Geben Sie aus dem Text über den Phishing-Fall die Stelle von „Heute möchten wir“ bis „Mastercard® Identity CheckTM.“ wortgetreu wieder.

● VORLIEGENDER TEXT
━━━━━━━━━━━━━━━━

Heute möchten wir Sie über eine bevorstehende Änderung bei Online-Zahlungen informieren:

Visa Secure und Mastercard® Identity Check TM sind eine Weiterentwicklung von Verified by Visa und Mastercard® SecureCode TM. Mit den Namen ändern sich auch die Logos. Am 05.01.2023 tritt die 2. Zahlungsdiensterichtlinie der Europäischen Union (Payment Service Directive 2 – PSD2) in Kraft. Stellen Sie sicher, dass Sie auch in Zukunft bequem online einkaufen können. Registrieren Sie sich jetzt in wenigen Schritten für die neuen Sicherheitsverfahren Visa Secure und Mastercard® Identity CheckTM.

 Mit freundlichen Grüßen

Miles and More Lufthansa KartenService

Diese E-Mail sendet H an die ihm bekannte Email-Adresse des N. Dieser denkt sich nach Erhalt nichts Schlimmes und gibt Benutzername und Passwort ein, worauf er nicht auf die Internetseiten des Flugunternehmens, sondern auf eine von H ebenfalls per Software gestaltete Webseite geleitet wird, auf der nach erfolgter Eingabe durch N lediglich mitgeteilt wird, dass der Bearbeitungsvorgang gestartet ist und eine Rückmeldung nach Fertigstellung erfolgt.

Nunmehr in Kenntnis von den Zugangsdaten weiß A auch, dass auf den Internetseiten von U ein Login-Bereich für die Mitarbeiter mit Zugriff auf das Firmenintranet vorgehalten ist. Nach Eingabe von Benutzername und Passwort kann H neben der Einsicht in das Email-Postfach auch auf verschiedenste persönliche Mitarbeiterinformationen, persönliche Daten von Führungspersonal sowie Nutzer- und Angestellten-Informationen zugreifen. Sein spezielles Augenmerk gilt jedoch den durch den Zugang des M als Führungsperson einsehbaren sensiblen Informationen von Kundendaten anderer Unternehmen weltweit. Diese Informationen lädt sich H herunter und speichert diese auf seinem USB-Stick ab. A überlegt noch, die Dateien auf Unternehmensseite zu sperren oder gar zu löschen, verwirft diesen Gedanken aber ganz schnell wieder, um keine Spur zu hinterlassen.

Einige Tage später kommt dem H angesichts der sensiblen Unternehmensdaten eine neue Idee: Aus studentischen Zeiten erinnert er sich an die vielfältigen Möglichkeiten des Darknets und der dortigen finanziellen Gewinnmöglichkeiten. So erstellt er eine auszugsweise Liste über die erbeuteten Daten und stellt diese anonym und unter wahrheitsgemäßer Darstellung der Herkunft ein verbunden mit einer zielgerichteten Nachricht an U, dass sämtliche gespeicherten Dateien für 1.000.000 € zum Kauf angeboten werden, wenn U nicht seinerseits 500.000 € in bar an einem speziell noch zu vereinbarenden Ort hinterlegt, um dem Verkauf zuvorzukommen.

Nach Kenntnis von der Nachricht weigert sich U und schaltet die Polizei ein, die im Verlaufe weniger Tage auf die Aktivitäten des H aufmerksam wird und diesen schließlich festnimmt.

Aufgabe

Prüfen Sie gutachterlich mögliche einschlägige Straftatbestände nach dem StGB.

━━━━━━━━━━━━━━━━

● ABSCHNITT MIT DATEN
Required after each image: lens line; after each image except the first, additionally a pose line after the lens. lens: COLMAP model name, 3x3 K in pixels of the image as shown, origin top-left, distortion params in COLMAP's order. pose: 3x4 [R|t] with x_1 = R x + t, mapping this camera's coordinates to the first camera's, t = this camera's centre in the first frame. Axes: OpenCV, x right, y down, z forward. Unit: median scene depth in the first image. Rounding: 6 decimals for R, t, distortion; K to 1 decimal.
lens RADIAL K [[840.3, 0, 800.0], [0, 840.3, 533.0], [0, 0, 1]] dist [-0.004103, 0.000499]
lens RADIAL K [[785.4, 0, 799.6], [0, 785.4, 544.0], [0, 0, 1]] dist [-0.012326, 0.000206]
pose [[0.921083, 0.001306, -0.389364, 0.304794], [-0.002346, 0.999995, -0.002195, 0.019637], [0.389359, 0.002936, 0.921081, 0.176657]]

━━━━━━━━━━━━━━━━

● LÖSUNG DER AUFGABE
Heute möchten wir Sie über eine bevorstehende Änderung bei Online-Zahlungen informieren:

Visa Secure und Mastercard® Identity Check TM sind eine Weiterentwicklung von Verified by Visa und Mastercard® SecureCode TM. Mit den Namen ändern sich auch die Logos. Am 05.01.2023 tritt die 2. Zahlungsdiensterichtlinie der Europäischen Union (Payment Service Directive 2 – PSD2) in Kraft. Stellen Sie sicher, dass Sie auch in Zukunft bequem online einkaufen können. Registrieren Sie sich jetzt in wenigen Schritten für die neuen Sicherheitsverfahren Visa Secure und Mastercard® Identity CheckTM.